The stock market may be improving, but consumers have little faith that an economic recovery is imminent. In fact, they may have an increasingly more bleak outlook, according to a top Nielsen researcher.
In the U.S., data shows that over 90% of homes still believe the recession is continuing, while those who feel a turnaround is on the way seem to be declining. The latest Nielsen research shows that just 21% believe a recovery is coming, down from 24% in the previous Nielsen survey.
"They're becoming more pessimistic," said James Russo, vice president, global consumer insights at Nielsen.
Speaking at an annual Advertising Research Foundation event, Russo did say consumers are "soften(ing)" a bit with discretionary spending. But canning and storage supplies continue to sell well -- an indication of altered consumer habits.
And spending on clothing, takeout meals and vacations remains sluggish. People are also less likely to trade up with technology products.

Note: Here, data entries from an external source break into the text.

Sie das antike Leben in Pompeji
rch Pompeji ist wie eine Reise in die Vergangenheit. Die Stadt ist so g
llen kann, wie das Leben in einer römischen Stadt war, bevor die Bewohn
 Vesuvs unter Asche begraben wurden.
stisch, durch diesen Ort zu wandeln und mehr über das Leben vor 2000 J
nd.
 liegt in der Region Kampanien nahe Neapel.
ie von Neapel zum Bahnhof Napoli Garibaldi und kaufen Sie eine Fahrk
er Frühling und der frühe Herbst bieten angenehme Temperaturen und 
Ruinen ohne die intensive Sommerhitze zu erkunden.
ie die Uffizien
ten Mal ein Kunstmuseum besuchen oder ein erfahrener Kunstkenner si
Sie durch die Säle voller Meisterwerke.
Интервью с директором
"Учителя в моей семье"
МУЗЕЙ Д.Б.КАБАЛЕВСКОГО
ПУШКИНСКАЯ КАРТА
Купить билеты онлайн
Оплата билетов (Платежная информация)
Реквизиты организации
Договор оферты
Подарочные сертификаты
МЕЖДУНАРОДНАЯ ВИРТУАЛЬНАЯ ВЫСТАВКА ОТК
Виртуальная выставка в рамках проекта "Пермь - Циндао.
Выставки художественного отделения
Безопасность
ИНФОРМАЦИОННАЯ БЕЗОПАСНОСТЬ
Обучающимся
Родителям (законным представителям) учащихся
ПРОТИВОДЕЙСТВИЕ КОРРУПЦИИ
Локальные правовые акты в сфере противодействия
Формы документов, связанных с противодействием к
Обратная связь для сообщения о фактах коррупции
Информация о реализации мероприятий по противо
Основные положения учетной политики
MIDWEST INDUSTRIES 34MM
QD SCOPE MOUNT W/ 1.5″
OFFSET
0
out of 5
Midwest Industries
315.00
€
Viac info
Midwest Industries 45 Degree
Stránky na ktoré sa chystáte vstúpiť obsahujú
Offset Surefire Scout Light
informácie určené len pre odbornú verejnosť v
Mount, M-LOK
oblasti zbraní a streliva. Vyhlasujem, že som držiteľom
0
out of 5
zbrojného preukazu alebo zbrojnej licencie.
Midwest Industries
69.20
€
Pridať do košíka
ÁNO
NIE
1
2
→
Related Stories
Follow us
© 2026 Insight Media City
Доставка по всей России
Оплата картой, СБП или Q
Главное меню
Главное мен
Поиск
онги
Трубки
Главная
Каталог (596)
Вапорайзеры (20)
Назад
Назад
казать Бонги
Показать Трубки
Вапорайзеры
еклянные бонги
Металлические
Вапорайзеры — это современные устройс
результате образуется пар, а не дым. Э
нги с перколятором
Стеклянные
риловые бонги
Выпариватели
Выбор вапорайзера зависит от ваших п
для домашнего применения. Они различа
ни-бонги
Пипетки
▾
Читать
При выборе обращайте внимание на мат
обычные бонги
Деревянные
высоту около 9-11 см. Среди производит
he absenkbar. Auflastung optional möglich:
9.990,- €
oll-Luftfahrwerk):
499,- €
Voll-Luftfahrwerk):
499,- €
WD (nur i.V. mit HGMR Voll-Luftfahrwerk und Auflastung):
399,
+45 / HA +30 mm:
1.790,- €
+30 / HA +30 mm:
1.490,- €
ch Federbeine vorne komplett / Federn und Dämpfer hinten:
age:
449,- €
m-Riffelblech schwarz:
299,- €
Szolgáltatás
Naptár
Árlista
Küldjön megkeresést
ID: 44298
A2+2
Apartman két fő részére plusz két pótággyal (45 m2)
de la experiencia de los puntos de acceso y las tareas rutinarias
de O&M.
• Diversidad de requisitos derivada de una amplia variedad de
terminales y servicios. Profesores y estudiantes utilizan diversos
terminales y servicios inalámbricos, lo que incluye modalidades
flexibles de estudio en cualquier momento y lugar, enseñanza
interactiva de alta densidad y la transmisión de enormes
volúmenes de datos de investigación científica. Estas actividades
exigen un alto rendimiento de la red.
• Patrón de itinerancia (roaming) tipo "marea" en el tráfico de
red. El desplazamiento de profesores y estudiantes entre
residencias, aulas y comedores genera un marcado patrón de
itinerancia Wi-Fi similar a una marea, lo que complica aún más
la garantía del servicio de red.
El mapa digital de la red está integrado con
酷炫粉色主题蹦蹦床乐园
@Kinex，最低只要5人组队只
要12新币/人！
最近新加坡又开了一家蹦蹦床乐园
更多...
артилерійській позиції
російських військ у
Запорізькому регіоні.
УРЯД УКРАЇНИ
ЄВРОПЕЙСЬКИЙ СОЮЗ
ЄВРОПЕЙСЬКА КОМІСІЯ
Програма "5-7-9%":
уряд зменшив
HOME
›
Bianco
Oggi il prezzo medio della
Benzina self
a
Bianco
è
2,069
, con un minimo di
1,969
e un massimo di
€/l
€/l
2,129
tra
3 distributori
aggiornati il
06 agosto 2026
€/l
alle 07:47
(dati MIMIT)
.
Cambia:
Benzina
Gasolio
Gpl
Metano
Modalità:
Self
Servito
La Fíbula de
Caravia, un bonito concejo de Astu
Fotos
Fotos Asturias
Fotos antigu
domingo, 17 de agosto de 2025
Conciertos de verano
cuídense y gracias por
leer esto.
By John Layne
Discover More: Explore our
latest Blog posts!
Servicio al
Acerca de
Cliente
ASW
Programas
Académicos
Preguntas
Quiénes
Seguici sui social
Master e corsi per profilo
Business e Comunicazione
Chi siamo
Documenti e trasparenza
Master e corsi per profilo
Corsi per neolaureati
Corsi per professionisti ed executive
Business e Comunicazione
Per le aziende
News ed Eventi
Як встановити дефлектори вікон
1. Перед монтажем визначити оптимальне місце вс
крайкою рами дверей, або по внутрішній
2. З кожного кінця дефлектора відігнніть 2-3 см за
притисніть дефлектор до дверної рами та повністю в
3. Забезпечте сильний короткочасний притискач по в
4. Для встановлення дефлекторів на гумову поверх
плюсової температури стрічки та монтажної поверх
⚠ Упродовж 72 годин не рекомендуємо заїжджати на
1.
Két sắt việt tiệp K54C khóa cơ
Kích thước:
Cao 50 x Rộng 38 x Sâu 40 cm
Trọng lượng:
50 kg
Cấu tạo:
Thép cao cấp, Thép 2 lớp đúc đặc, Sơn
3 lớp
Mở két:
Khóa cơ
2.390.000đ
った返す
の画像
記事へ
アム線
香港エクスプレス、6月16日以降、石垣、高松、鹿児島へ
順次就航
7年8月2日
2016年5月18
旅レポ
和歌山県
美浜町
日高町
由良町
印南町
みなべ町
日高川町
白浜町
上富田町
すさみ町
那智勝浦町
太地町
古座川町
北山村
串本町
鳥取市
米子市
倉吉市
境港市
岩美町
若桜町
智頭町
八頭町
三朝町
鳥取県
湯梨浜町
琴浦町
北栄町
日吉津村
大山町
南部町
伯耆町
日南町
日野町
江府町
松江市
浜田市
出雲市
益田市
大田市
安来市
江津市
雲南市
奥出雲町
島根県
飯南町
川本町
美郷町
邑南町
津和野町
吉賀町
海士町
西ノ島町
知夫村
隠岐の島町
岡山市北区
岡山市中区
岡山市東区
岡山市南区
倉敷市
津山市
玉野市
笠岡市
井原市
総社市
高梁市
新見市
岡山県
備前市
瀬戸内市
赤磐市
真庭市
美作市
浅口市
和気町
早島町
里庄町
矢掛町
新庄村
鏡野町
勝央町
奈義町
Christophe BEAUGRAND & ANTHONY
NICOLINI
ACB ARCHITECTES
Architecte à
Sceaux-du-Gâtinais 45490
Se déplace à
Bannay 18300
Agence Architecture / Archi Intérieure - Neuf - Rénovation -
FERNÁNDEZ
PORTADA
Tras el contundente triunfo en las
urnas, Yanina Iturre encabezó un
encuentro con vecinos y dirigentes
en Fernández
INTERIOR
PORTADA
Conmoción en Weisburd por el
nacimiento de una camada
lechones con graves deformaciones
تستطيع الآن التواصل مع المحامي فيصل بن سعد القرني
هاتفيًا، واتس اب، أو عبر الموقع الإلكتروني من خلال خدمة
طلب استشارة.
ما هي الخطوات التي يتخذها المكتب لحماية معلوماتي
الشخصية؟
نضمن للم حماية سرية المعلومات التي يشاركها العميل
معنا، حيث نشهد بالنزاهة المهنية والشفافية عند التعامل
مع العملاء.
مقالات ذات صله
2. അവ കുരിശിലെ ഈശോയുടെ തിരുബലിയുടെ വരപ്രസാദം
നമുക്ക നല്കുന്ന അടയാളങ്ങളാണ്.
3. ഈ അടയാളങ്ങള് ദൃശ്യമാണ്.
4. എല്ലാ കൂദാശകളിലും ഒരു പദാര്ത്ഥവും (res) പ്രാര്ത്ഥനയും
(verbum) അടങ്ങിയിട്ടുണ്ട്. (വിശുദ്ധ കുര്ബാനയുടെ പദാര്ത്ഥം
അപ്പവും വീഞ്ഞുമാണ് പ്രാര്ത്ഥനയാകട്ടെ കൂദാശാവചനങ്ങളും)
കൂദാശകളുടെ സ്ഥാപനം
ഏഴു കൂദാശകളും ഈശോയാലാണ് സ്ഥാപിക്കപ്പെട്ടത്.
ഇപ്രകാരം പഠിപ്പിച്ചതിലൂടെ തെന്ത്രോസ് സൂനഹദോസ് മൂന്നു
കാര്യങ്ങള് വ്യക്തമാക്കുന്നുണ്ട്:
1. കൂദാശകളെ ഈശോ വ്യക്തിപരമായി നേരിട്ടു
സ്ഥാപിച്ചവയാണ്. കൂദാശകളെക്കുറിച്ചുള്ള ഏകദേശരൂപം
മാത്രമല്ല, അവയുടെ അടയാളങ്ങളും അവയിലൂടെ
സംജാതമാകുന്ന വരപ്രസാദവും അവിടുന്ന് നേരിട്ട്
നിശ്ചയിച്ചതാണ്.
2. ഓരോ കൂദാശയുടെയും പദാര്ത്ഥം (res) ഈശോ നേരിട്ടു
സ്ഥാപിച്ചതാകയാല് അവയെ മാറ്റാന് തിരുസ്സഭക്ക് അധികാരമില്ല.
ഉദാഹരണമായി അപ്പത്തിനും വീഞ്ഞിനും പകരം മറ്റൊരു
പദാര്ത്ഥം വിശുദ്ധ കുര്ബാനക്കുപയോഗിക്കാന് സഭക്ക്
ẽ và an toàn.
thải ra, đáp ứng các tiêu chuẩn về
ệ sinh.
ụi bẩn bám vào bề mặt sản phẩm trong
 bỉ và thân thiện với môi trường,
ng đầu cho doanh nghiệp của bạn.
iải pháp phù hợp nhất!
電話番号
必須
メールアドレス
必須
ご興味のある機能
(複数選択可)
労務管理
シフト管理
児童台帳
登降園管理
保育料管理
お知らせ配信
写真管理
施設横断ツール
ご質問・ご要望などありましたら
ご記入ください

"Consumers are telling us they have accepted this recession," Russo said. "They have accepted this new normal, and that's a very critical component from a behavioral standpoint."
He suggested the scars will not go away easily, and the changed purchase behaviors may continue even when a recovery does set in.
Referencing Wall Street's recent uptick while putting on a marketer's hat, Russo said: "Don't focus on the financial markets -- focus on the consumers."
Jobs continue to be critical with consumer confidence, he said, noting indicators within the high national unemployment rate. Among college-educated households, that rate is 5% -- and those just finishing college also look to be having trouble, with the unemployment rate at 16% for Americans ages 20 to 24.
Separately, Russo revealed some other insights from Nielsen's consumer research bank -- notably that by 2020, everyone in the world will have access to a mobile phone.
"When you think about the marketing implications of that, it's really staggering," he said.